Human keypoint data

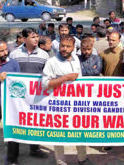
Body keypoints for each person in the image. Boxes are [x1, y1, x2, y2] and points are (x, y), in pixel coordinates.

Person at [42, 35, 92, 165]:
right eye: (62, 46)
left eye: (68, 46)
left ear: (73, 48)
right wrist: (65, 78)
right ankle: (61, 161)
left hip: (76, 104)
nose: (64, 49)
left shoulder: (76, 59)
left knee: (79, 132)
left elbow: (79, 81)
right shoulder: (51, 62)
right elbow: (45, 84)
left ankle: (82, 159)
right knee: (58, 135)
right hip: (58, 105)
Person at [9, 28, 49, 161]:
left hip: (36, 97)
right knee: (14, 123)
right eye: (33, 37)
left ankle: (34, 148)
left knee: (35, 123)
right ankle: (13, 156)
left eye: (37, 36)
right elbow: (10, 74)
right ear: (25, 39)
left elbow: (46, 75)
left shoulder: (44, 55)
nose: (36, 39)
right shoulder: (14, 54)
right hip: (17, 97)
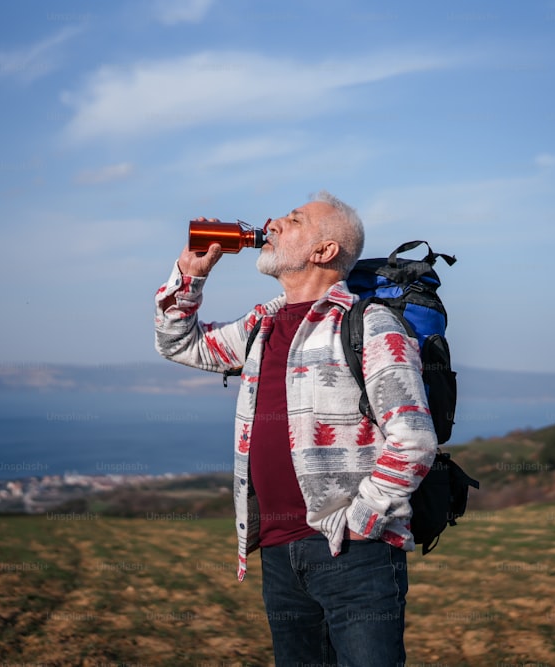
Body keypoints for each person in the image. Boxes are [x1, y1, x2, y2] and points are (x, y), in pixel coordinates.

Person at [153, 190, 438, 666]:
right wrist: (189, 279)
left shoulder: (370, 324)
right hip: (279, 556)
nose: (273, 223)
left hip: (355, 553)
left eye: (294, 220)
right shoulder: (260, 325)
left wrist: (359, 523)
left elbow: (413, 440)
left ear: (324, 252)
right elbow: (180, 343)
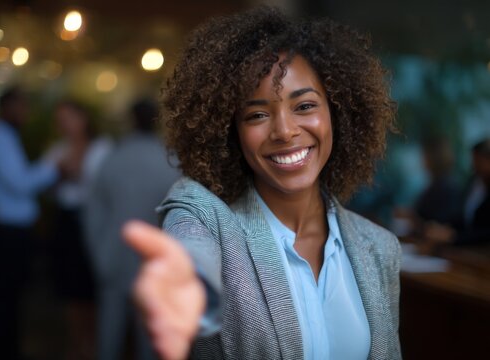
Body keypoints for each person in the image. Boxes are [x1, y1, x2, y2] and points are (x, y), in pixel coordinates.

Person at [124, 7, 400, 360]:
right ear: (230, 132)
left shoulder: (379, 250)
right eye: (256, 115)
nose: (284, 131)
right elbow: (190, 246)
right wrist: (186, 281)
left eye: (304, 106)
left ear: (338, 112)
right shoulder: (208, 220)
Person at [84, 98, 180, 360]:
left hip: (113, 255)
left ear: (130, 121)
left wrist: (100, 254)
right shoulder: (171, 161)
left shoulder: (112, 159)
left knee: (109, 333)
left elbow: (93, 212)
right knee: (150, 337)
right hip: (155, 260)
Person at [0, 87, 59, 360]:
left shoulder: (4, 136)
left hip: (8, 228)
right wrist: (54, 167)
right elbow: (20, 183)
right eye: (21, 107)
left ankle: (4, 349)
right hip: (7, 231)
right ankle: (2, 352)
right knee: (5, 297)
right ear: (7, 107)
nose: (25, 113)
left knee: (7, 297)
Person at [44, 100, 112, 359]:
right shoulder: (57, 149)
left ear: (83, 118)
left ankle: (92, 347)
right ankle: (77, 345)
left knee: (90, 286)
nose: (64, 125)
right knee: (70, 289)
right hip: (66, 222)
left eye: (68, 118)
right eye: (60, 120)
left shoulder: (102, 147)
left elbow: (105, 187)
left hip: (93, 221)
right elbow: (46, 187)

Task directions: Write out, exactly as given, the line containing "right hip: (66, 222)" and every line after it to the end of the records. Include nothing else.

Exercise output:
right hip: (66, 222)
left eye: (68, 118)
right eye: (60, 120)
left shoulder: (102, 147)
left elbow: (105, 187)
left hip: (93, 221)
right elbow: (46, 187)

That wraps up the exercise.